# [Information given]
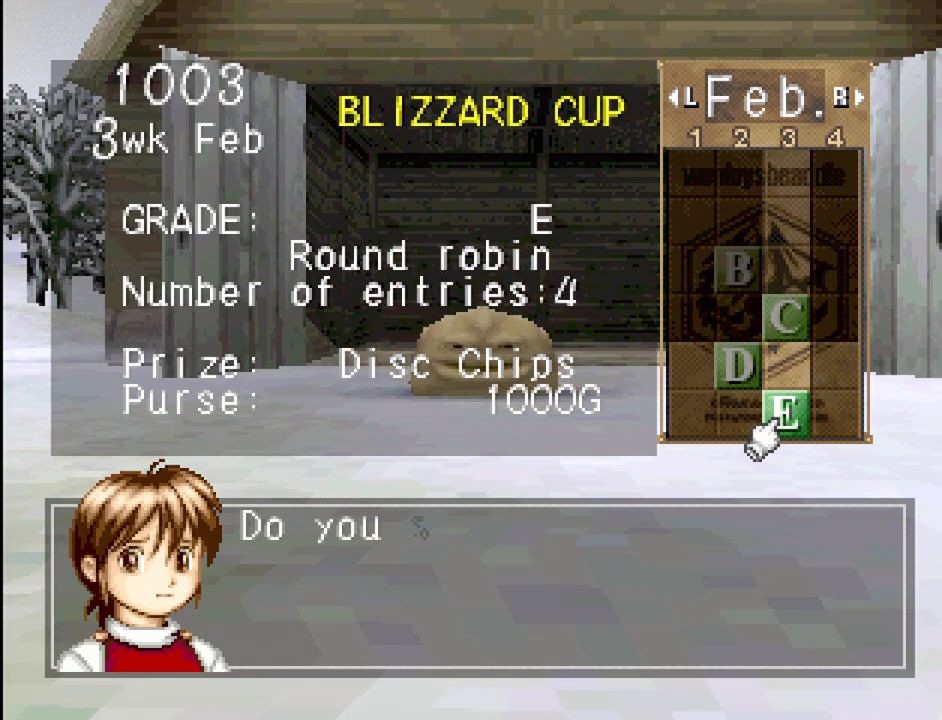
{"buttons": [], "events": [[17, "CROSS", "down"], [133, "CROSS", "up"]]}
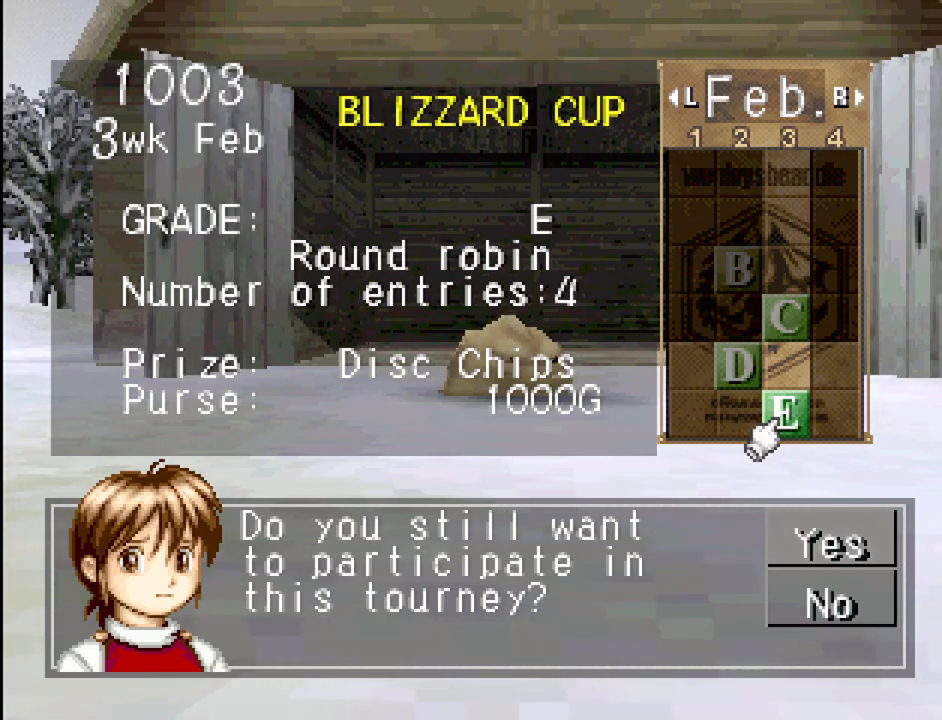
{"buttons": [], "events": [[117, "CROSS", "down"], [183, "CROSS", "up"]]}
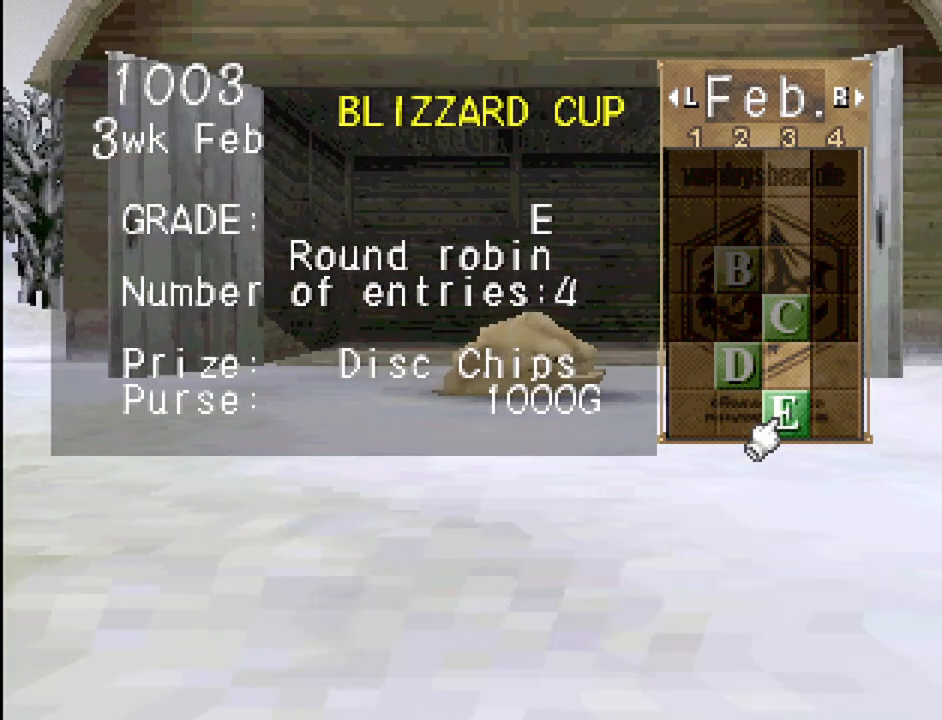
{"buttons": [], "events": []}
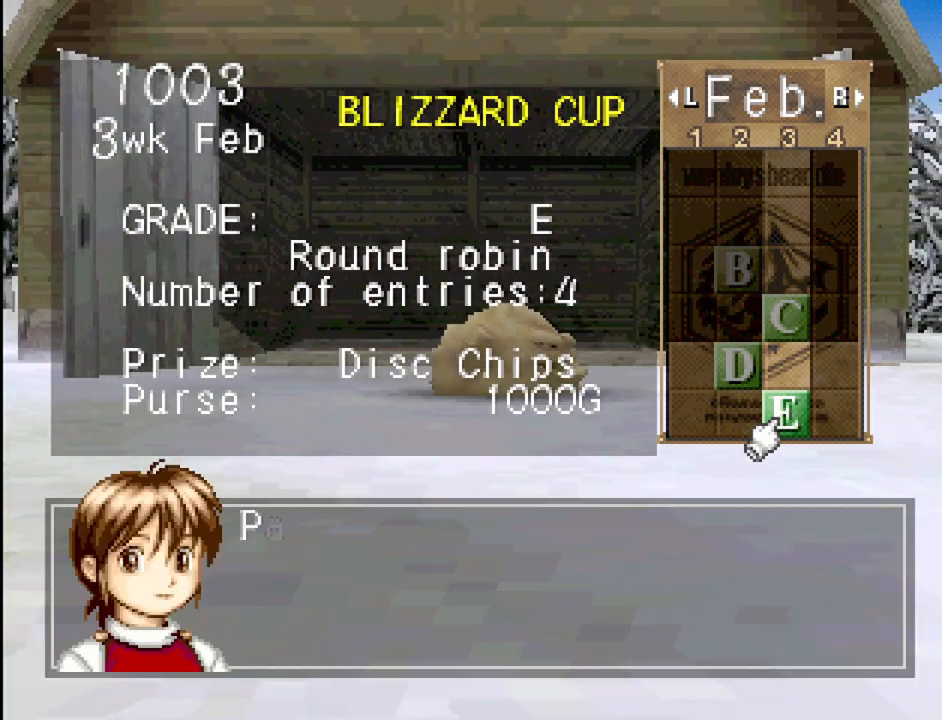
{"buttons": [], "events": [[33, "CROSS", "down"], [133, "CROSS", "up"]]}
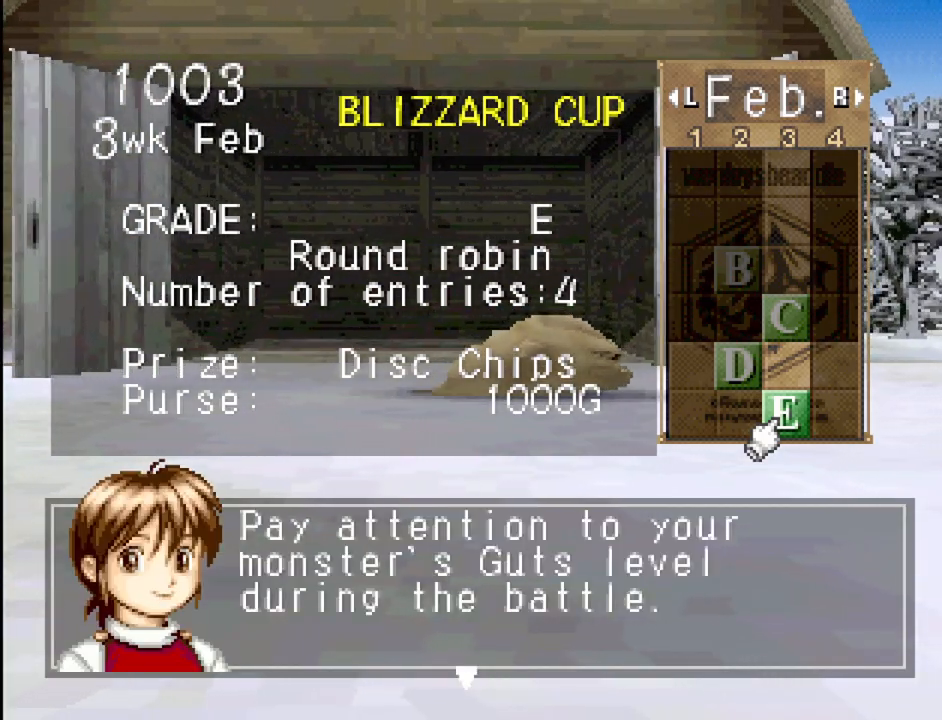
{"buttons": ["CROSS"], "events": [[217, "CROSS", "down"], [300, "CROSS", "up"], [450, "CROSS", "down"]]}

# [Exercise requirements]
Count how many lines in the listing above contain the word "CROSS", and respond with only that number.

# [Written solution]
4